··· Information supplied ···

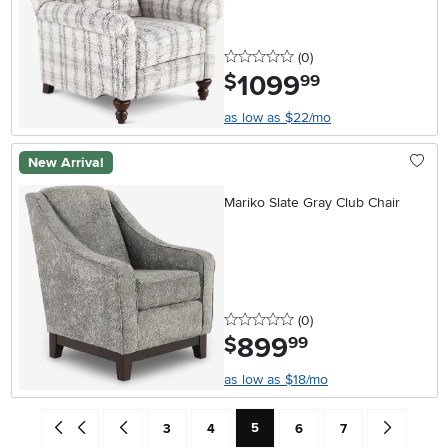
0 stars
reviews
(0
)
1099
.
$
99
as low as $22/mo
New Arrival
Mariko Slate Gray Club Chair
0 stars
reviews
(0
)
899
.
$
99
as low as $18/mo
Current Page: Page
Go back to beginning of search results
Go back one search result (To Page Number 4)
Page
Page
Page
Page
Go forward 
5
3
4
6
7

···

[Task item] Gather from the data above every line with the string "search".

[Task output]
Go back to beginning of search results
Go back one search result (To Page Number 4)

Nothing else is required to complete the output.